From the headwaters to Tennessee, the damage to farms, fields
and communities was unlike anything ever seen in the region;
no other natural disaster had claimed anywhere near the sixteen
lives lost in Watauga County alone.
Some bodies were never found; one was discovered twenty miles
downstream, and William Townsend, 68, was found lodged in
a cliff above the Watauga River near Elizabethton, Tennessee;
by some estimates more than fifty miles from where the waters
had first taken him.
In the Grandfather Community in the eastern part of the county,
virtually the entire colony was wiped out; from the Post Office
to the railroad the cut and eroded south slopes of Grandfather
Mountain and rampaging river destroyed most in its path.
The railroad was so badly damaged that the company decided
not to rebuild.
Farther downstream, the first electric power plant in the
county at Shulls Mill was also virtually demolished.
Farm and crop damage was estimated in the hundreds of thousands
of dollars, a massive hit for the main income producer - agriculture
- near the harvest time.
Highway 421 to Wilkesboro was cut in two and closed.
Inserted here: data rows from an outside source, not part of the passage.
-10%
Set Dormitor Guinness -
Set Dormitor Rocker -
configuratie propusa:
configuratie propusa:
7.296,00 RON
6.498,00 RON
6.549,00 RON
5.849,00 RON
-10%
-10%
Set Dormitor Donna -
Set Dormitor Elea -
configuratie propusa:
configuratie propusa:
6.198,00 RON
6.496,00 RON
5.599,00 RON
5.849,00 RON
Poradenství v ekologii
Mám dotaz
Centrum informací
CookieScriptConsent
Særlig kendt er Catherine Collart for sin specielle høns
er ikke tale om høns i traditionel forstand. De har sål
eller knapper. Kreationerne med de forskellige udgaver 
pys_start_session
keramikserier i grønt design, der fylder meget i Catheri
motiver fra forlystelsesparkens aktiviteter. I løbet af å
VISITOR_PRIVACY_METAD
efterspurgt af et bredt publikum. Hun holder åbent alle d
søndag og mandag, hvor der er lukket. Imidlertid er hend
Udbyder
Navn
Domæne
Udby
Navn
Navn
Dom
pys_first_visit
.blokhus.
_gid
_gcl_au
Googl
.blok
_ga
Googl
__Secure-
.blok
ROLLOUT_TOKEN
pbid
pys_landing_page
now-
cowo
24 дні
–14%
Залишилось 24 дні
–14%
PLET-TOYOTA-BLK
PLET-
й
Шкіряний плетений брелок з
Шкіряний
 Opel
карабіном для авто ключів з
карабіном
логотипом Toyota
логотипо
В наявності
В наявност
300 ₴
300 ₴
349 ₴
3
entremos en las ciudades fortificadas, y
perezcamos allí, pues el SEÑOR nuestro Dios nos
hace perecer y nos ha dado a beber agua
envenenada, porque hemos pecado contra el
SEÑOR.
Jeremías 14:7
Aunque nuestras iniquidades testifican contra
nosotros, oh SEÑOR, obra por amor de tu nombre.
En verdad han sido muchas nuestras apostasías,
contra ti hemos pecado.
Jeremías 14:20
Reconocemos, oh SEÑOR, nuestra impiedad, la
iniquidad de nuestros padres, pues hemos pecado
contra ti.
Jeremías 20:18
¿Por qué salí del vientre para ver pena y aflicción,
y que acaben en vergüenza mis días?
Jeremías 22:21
More than thirty homes were destroyed and countless other
structures damaged.
But it was in and around Deep Gap, where the mountainsides
loosed tons of soil and debris that Watauga County residents
suffered the worst.
Andrew Greene felt his home torn loose and turned over at
least three times before coming to rest, and coming completely
apart.
Greene survived, holding to a metal bed post for the night.
So too did his wife Eliza and son Hooper, 19, who caught on
to a bush a ¼ mile downstream and hung on for his life.
He watched from there as one of his three sisters, Velma Lea,
14, was washed past him, screamed one last time, and was gone.
Sister Creola, 16, also drowned.
As did the youngest girl, Vernita, only twelve years old.
The girls were buried together in a mound.
The last child, B.L., remembered nothing from the demolition
of the house, and woke up to find himself trapped in a drift
of logs, mud, and debris, barely scratched.
He piled some wood over him to keep out the rain, laid his
head back down, and went to sleep again.
The next morning he pulled himself out, and went home to find
it gone, his family scattered, and sisters dead.